Transport des marchandises

24 juin 2009 14:28; Act: 24.06.2009 14:34 Print

La Suisse veut échapper à «la règle des 24 heures»

Le commerce des marchandises avec l'Union européenne (UE) ne doit pas être entravé.

Une faute?

A cet effet, le Conseil fédéral a mis mercredi en consultation un accord «relatif à la facilitation des contrôles et des formalités lors du transport des marchandises ainsi qu'aux mesures douanières de sécurité». Il s'agit de faire exception à la «règle des 24 heures».

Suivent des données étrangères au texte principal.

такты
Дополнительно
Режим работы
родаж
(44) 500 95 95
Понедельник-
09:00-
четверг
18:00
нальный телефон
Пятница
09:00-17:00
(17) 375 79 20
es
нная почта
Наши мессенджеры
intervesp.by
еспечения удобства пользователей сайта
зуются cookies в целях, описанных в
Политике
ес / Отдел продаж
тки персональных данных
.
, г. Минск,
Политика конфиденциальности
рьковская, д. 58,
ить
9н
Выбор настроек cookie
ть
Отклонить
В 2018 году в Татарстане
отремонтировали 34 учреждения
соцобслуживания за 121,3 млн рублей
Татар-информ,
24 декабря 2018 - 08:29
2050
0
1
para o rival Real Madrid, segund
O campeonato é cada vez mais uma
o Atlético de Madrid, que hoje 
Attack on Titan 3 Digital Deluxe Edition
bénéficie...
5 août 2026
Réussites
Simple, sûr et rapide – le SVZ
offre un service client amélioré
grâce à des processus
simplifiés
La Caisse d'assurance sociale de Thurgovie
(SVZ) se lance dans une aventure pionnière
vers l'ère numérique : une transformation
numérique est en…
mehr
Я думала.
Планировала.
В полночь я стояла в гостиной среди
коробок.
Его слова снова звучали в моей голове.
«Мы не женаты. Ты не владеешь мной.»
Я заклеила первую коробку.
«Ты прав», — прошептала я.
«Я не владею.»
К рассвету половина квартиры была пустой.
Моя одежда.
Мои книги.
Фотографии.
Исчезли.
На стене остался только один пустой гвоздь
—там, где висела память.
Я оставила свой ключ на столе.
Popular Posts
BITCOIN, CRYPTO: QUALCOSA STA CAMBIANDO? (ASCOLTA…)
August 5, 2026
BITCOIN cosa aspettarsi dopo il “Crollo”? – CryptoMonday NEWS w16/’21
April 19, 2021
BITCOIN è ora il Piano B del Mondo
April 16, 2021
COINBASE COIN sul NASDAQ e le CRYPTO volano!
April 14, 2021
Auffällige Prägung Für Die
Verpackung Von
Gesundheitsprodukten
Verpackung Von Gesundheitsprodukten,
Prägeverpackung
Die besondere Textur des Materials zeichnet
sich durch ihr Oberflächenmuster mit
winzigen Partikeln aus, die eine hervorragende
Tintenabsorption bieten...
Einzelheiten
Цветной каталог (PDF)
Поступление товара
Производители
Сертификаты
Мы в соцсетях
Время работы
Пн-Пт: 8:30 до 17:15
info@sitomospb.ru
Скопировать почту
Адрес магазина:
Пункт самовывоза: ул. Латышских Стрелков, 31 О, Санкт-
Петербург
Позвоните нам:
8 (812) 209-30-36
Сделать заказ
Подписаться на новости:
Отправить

Pour des raisons de sécurité après les attentats du 11 septembre 2001 aux Etats-Unis, l'UE va introduire le 1er juillet prochain de nouvelles dispositions sur le commerce des marchandises avec des Etats tiers, selon lesquels les exportations et importations doivent être annoncées un jour à l'avance. Or, cette «règle des 24 heures» aurait des conséquences considérables, a souligné mercredi le conseiller fédéral Hans-Rudolf Merz. Une file d'attente à la frontière se traduirait par des dommages économiques, les membres de l'UE étant les principaux partenaires commerciaux de la Suisse.


La logique l'emporte

Le ministre des finances s'est réjoui d'être parvenu à un accord au terme de longues négociations alors que le différend fiscal avec l'UE n'est pas encore réglé. Malgré les craintes, il est possible de conclure des accords avec l'UE dans des domaines où la logique domine et où les deux parties peuvent en retirer des avantages, s'est-il félicité

L'accord prévoit que, même après l'introduction de la nouvelle prescription, aucune obligation de déclarer à l'avance les échanges de marchandises entre la Suisse et les Etats membres de l'UE ne sera instaurée. Les normes de sécurité seront mutuellement reconnues, de sorte que les échanges avec l'UE continueront de se dérouler sans accroc.


«Opérateurs agréés»

Simultanément, les échanges de marchandises entre la Suisse et les Etats qui ne font pas partie de l'UE seront soumis aux nouvelles prescriptions de sécurité de l'UE. Celle-ci a introduit le statut d'»opérateur économique agréé» (AEO), grâce auquel les entreprises certifiées bénéficient d'un assouplissement des prescriptions douanières de sécurité dans le commerce avec les Etats tiers. La Suisse adopte cette pratique et les certificats AEO délivrés par les deux parties sont mutuellement reconnus. La réglementation transitoire est valable jusqu'au 31 décembre 2010.

Etant donné que l'Assemblée fédérale ne se prononcera sur l'accord que lors du second semestre 2009, le Conseil fédéral a décidé de l'appliquer provisoirement afin de garantir sans interruption le bon fonctionnement des échanges de marchandises. La consultation dure jusqu'au 5 octobre prochain. L'accord est sujet à référendum.